Larendee Roos Q&A: When spirituality, business and storage meet

Jay MacDonald
January 19, 2016

On its sun-baked surface, self-storage may appear an unlikely setting for spiritual enlightenment.

But for Larendee Roos, the Wyoming-born daughter of an evangelical minister, her journey into the world of 10x10s has been packed with life-changing existential insights that nourished her soul, fed her family and helped grow Extra Space into the largest self-storage management company in the United States.

Roos was a spiritual seeker with a rich history of mystical experiences when serial entrepreneur and Extra Space founder Kenneth Woolley hired her as his secretary in 1986. Six years later, Roos’ otherworldly way with people found her presiding over Extra Space management as an executive vice president. She would hold that post for the next decade before founding the New York-based Roos Cohen Group strategic advisory firm in 2003.

Her latest project, Spirit Based Business, brings her lifetime of spirituality to executive coaching. In her spare time, she has raised three biological children, two adopted children and five stepchildren.

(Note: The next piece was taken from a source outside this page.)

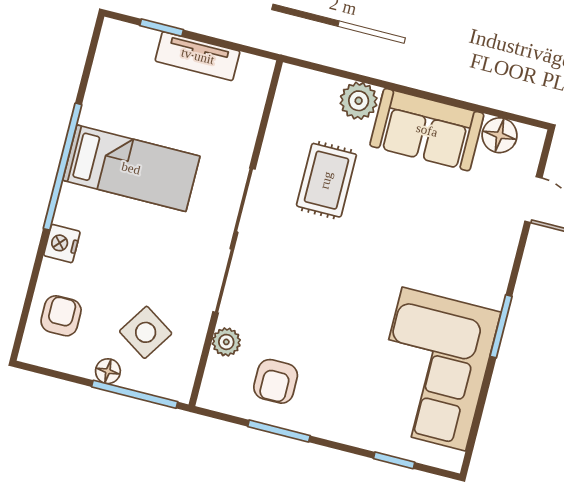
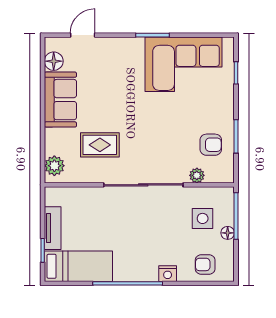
plant: (359, 101) -> (54, 166), moved
bed: (131, 168) -> (78, 266), moved, turned 90
side table: (146, 332) -> (203, 218), turned -33

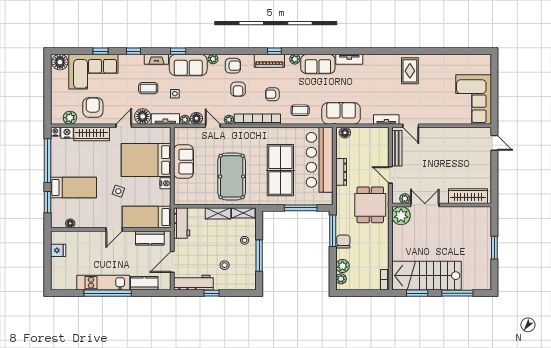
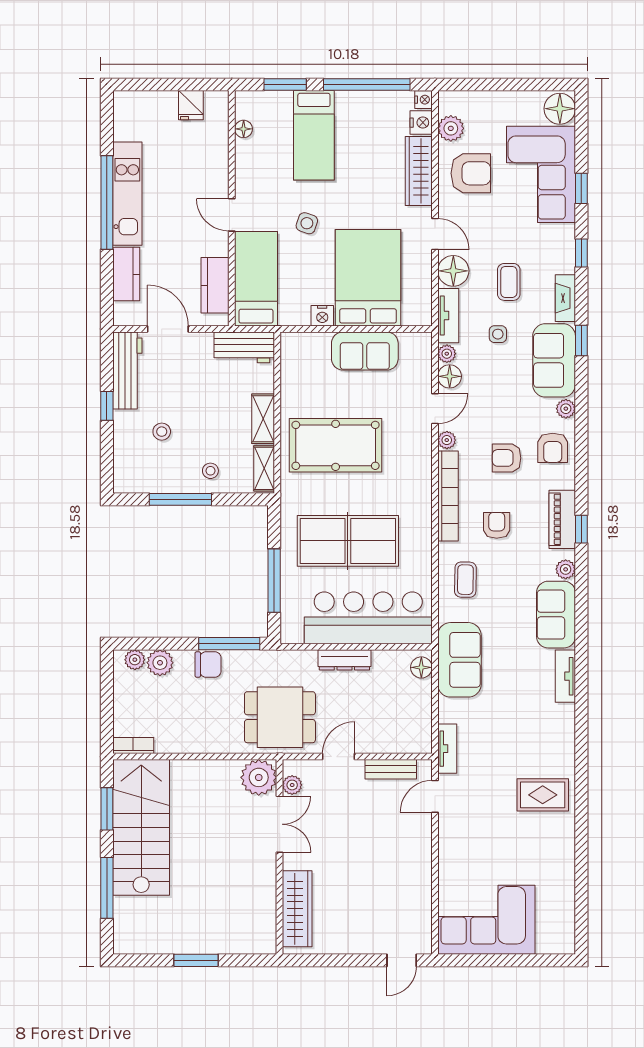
bench: (397, 148) -> (391, 769), width x0.73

We spoke with Roos recently to talk about her spiritual approach to business, her history with Extra Space and the deeper meaning of self-storage.

Larendee 3

Did you always have a spiritual side?

Roos: From a very young age, I’ve had a lot of different, what you might call mystical experiences. I always thought that everyone had the same experiences; I didn’t realize that some of us do and some of us don’t. But we all have the same opportunity for that deep spiritual connection; it’s just a matter of when we’re ready to surrender to that process.

Was it something you shared with your Extra Space mentor Ken Woolley?

Roos: Ken taught me everything I know about business, but he also helped keep me really grounded from the spiritual perspective because that’s who he is. He’s not only a great humanitarian and very solidly grounded, but also has such tenderness toward spiritual things.

What spiritual insights did you uncover in storage?

Roos: In the physical world, we hold onto form and we attach to that in some way because it means something to us on a deeper level that we’re not even really sure of. Why does someone hold onto family treasures or heirlooms that, realistically, if you took the six months of rent you paid to store them, you could easily replace them with brand new models? Because there is something that connects you with a deeper relationship when you look at that object. We used to say “One man’s trash is another man’s treasure,” but it’s all treasure on one level or another; it all about what we assign value to.

Did you ever have a mystical experience involving storage?

Roos: Back in 1998, there was this one property in Massachusetts that our development team was very, very excited about called the W.R. Grace property. Everything was looking really good from a numbers perspective. The day before we were leaving to check it out, I turned on the television and John Travolta was on “Good Morning, America” talking about his new movie (“A Civil Action”) where he was an attorney who represented this community that had been devastated by a company that had willfully dumped toxins into the water supply. That company was W.R. Grace, and this was that property. We got on the plane and I told Ken, “This is not good. I really feel God handed us a little nudge here that we should not buy that property.” We later found out it was one of the biggest EPA cleanup sites in U.S. history. I don’t know if it was a mystical experience, but it was definitely guided.

How does your spirituality differ that of your parents?

Roos: I lived in a home of duality because my father very much believed that the power was in our mind; he kind of compartmentalized God as the ultimate consciousness and we’re kind of over here and it’s always a struggle to get back to God. What I realized pretty early on was that it was more like God and all of us are part of the same fabric, and each of us has the opportunity to return to that fabric, not that God was something that I could never know and understand. We never left that fabric; it’s just that sometimes we forget where we came from.

What did your spirituality bring to Extra Space?

Roos: Relate-ability is everything. We’re only as good as our people skills. I believe that we do all come from the same fabric. There is really no specialness to any of us; we really are all the same. So when you’re sitting across from someone and you really see them as you, then we tend to respond differently. I’m not better than, you’re not better than.

How has your Extra Space experience helped your executive consulting?

Roos: The work that we’re doing in Spirit Based Business right now is, many of our clients are in some phase of transition, whether it’s taking their company to the next level, doing succession planning or expanding teams. Since I worked so much in the storage industry, we were in a constant state of transition, supporting people who were in states of transition. It’s actually kind of our life story, isn’t it – transitioning home?